- Centralized control over identity: Bluesky holds user keys custodially, meaning your account is only portable as long as Bluesky allows it. By contrast, ActivityPub lets you fully control your identity and move servers seamlessly.
- No private communication: Bluesky's direct messages are centralized, unencrypted, and routed through its servers. ActivityPub-based platforms support private interactions while keeping your data decentralized.
- Public blocks: On Bluesky, blocks are public records, exposing user interactions and potentially enabling harassment. Mastodon and other ActivityPub platforms respect user privacy with more thoughtful moderation tools.
- Limited federation: While Bluesky is technically federated, its architecture forces relays to store everything, favoring centralization. ActivityPub excels here, enabling a vibrant ecosystem of thousands of independent, lightweight instances.
- Dependency on domains: User handles on Bluesky rely on DNS (e.g., user.bsky.social), which is inherently centralized. ActivityPub’s flexible architecture doesn’t tie identities to domains in the same way, offering more resilience.
- Everything is public: Bluesky's architecture assumes all content is public, limiting privacy-first interactions. Mastodon and similar platforms provide flexible visibility options for posts, from public to followers-only and direct messages.

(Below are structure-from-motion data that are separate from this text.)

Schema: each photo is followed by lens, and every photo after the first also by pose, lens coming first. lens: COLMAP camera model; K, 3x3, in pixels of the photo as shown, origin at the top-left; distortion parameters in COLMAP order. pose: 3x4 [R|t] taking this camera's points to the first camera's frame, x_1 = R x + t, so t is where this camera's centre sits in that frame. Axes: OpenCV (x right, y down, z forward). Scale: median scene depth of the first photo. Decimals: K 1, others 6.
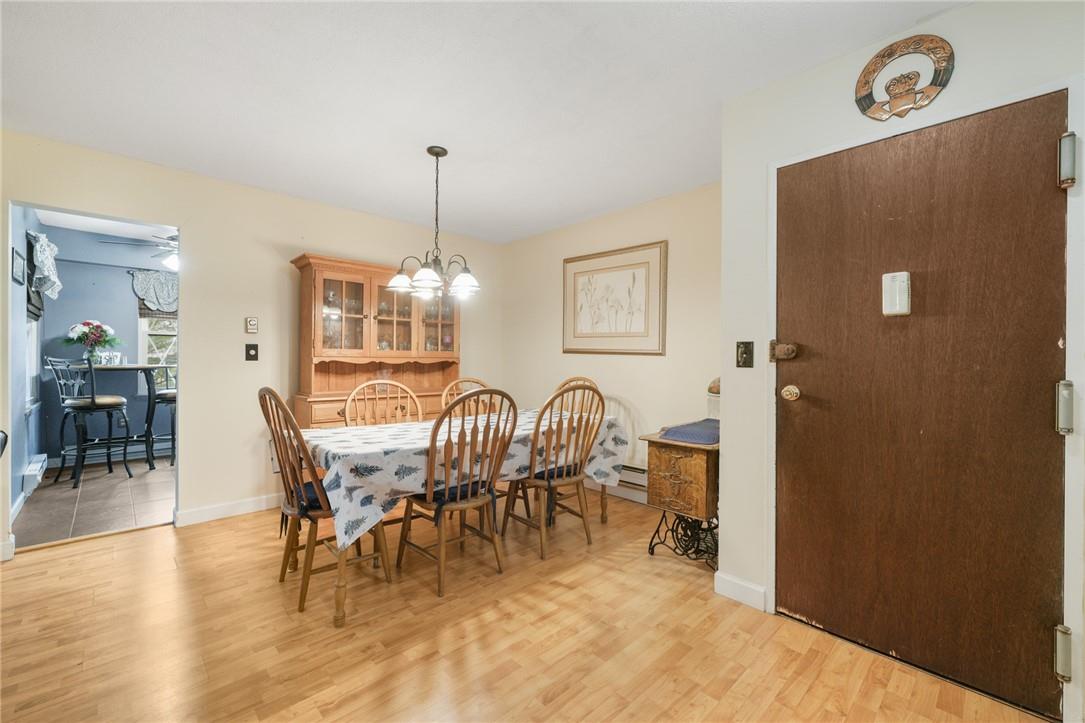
lens RADIAL K [[444.9, 0, 542.5], [0, 444.9, 361.5], [0, 0, 1]] dist [-0.000823, -0.000184]
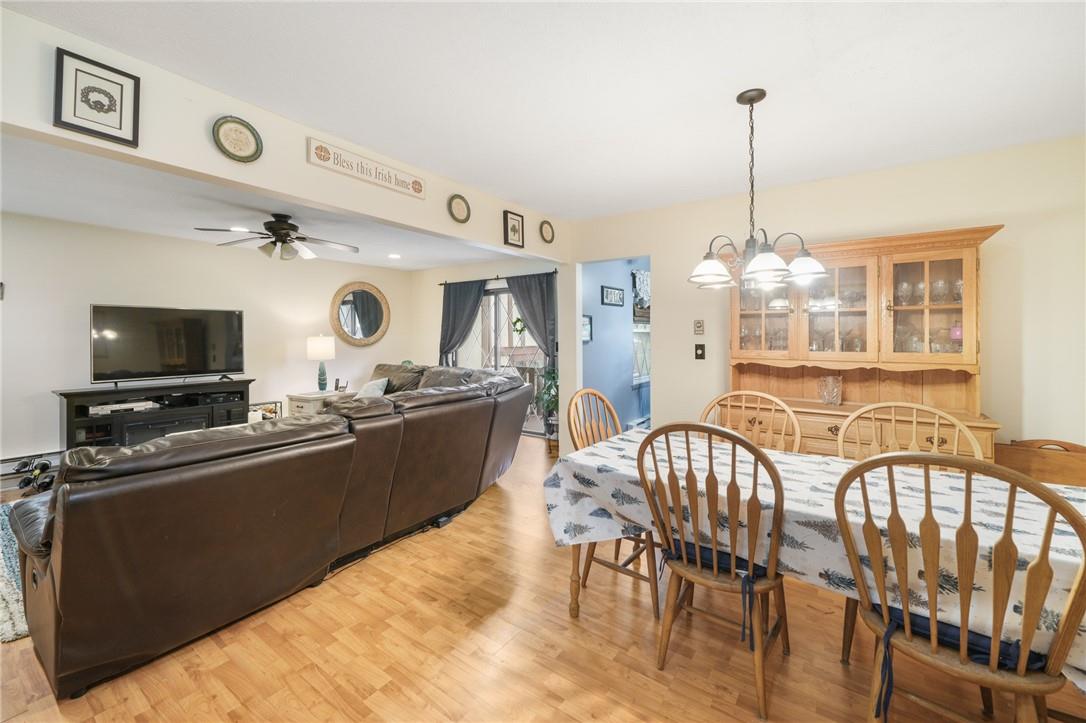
lens RADIAL K [[442.5, 0, 545.6], [0, 442.5, 337.0], [0, 0, 1]] dist [0.002529, 0.000559]
pose [[0.188024, -0.006118, -0.982145, 0.510156], [-0.003530, 0.999970, -0.006904, -0.070523], [0.982158, 0.004765, 0.187996, 0.610576]]
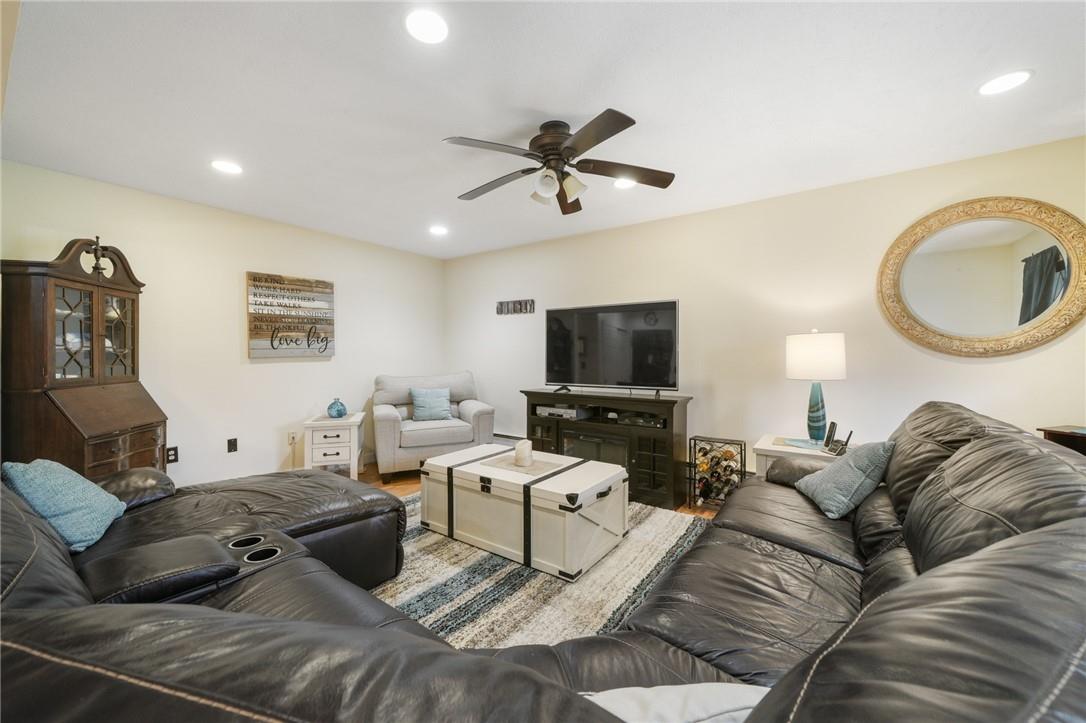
lens RADIAL K [[420.0, 0, 541.8], [0, 420.0, 354.8], [0, 0, 1]] dist [-0.001308, 0.000073]
pose [[-0.984309, -0.003196, -0.176424, -1.207107], [-0.004043, 0.999982, 0.004445, -0.025304], [0.176406, 0.005089, -0.984304, 0.884546]]
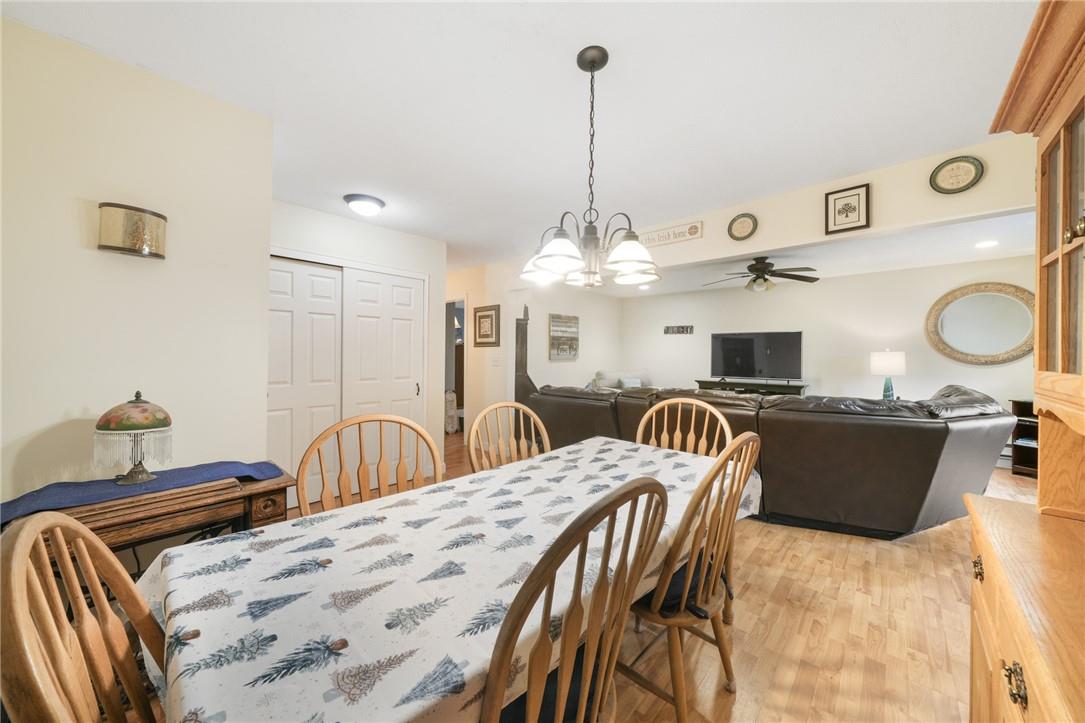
lens RADIAL K [[387.7, 0, 536.4], [0, 387.7, 354.5], [0, 0, 1]] dist [0.000283, -0.000081]
pose [[-0.998809, -0.013552, -0.046863, -0.161410], [-0.013781, 0.999895, 0.004576, -0.050772], [0.046796, 0.005217, -0.998891, 1.878025]]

Reference: https://dustycloud.org/blog/how-decentralized-is-bluesky/
Sure, ActivityPub isn’t perfect. But ActivityPub (powering Mastodon, PeerTube, and more) has proven its value by enabling a truly decentralized ecosystem, with lightweight, scalable tools and user-centric design.
Improving upon ActivityPub holds the promise of a better decentralized future—one that doesn’t just mimic the old centralized systems we aim to move away from but builds something fundamentally better.